Il binario, a scartamento metrico[7], era armato con rotaie Vignoles da 21 kg/m lungo la provinciale e con rotaie Phoenix nei tratti di attraversamento urbano. La pendenza della linea, pressoché pianeggiante, aumentava tuttavia al 53 per mille in presenza della livelletta di accesso al ponte sull'Arno. Il raggio minimo di curvatura era pari a 19 m[6].
La trazione elettrica, con linea di contatto a sospensione trasversale, avveniva con alimentazione a 900 V in corrente continua fornita dagli impianti della Ferriera di San Giovanni, località presso la quale era presente l'unica sottostazione di alimentazione della tranvia[6].
Il deposito-officina della STV, ov'era presente anche la sede sociale della stessa, sorgeva a Montevarchi in via Fiorentina, poi via Ammiraglio Burzagli. Per il passaggio del tram in tale località fu abbattuta la storica Porta Fiorentina. Lungo la linea erano presenti 7 punti d'incrocio per le vetture.
A San Giovanni Valdarno il capolinea sorgeva di fronte alla stazione ferroviaria; da qui, imboccata l'attuale via Spartaco Lavagnini e parallelo alla ferrovia, il binario tranviario seguiva l'allora via provinciale Aretina, poi Strada statale 69 di Val d'Arno.
In una località denominata appunto "il Bivio" o "stazione per Terranuova"[11] partiva la diramazione di 3,013 km per Terranuova Bracciolini, che terminava in via Ricasoli, esercita con un unico convoglio tranviario in servizio a spola in coincidenza con le corse sulla direttrice principale[7]; quest'ultima trovava capolinea a Levane.
Per l'esercizio della tranvia la STV si dotò delle 7 elettromotrici a 2 assi numerate 1÷7, due rimorchiate e 2 carri merci (a conferma della vocazione prevalentemente passeggeri dell'impianto) forniti nel 1914 dalla Carminati & Toselli di Milano[11].

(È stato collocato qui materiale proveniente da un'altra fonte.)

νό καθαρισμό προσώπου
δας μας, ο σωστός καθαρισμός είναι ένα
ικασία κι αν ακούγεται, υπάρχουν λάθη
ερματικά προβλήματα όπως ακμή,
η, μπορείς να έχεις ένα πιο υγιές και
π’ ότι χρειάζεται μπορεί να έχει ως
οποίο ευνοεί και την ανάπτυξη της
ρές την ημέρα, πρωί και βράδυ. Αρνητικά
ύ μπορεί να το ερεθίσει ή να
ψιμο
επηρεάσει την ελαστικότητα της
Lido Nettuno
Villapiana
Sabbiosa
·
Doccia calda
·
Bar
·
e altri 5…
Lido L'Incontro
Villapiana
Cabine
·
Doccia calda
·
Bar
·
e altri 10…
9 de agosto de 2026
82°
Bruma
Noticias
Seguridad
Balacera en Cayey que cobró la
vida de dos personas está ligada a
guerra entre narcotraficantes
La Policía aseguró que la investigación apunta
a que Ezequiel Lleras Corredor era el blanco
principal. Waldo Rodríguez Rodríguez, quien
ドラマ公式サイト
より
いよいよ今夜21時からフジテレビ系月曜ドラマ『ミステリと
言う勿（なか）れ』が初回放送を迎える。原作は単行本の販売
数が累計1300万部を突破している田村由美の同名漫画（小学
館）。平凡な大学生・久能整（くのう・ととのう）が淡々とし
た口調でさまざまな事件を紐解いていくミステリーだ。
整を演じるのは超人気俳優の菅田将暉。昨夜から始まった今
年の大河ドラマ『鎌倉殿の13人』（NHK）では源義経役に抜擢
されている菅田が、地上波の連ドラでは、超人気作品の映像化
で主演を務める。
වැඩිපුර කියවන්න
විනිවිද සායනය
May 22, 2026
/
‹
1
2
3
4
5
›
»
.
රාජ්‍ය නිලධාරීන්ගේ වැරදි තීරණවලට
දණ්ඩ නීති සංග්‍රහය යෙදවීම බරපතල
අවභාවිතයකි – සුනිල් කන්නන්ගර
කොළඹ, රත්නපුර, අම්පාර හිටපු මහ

Nel 1915 al parco si aggiunsero le 5 elettromotrici costruite dalla Società Franco-Belga 8÷12 e 3 rimorchiate Siemens-Schukert provenienti dalla tramvia Castellammare-Sorrento[12].
Circa un anno dopo si aggiunse un'elettromotrice a carrelli di seconda mano, numerata anch'essa "5" e anch'essa di produzione Carminati & Toselli, detta scherzosamente "il vetturone"[12].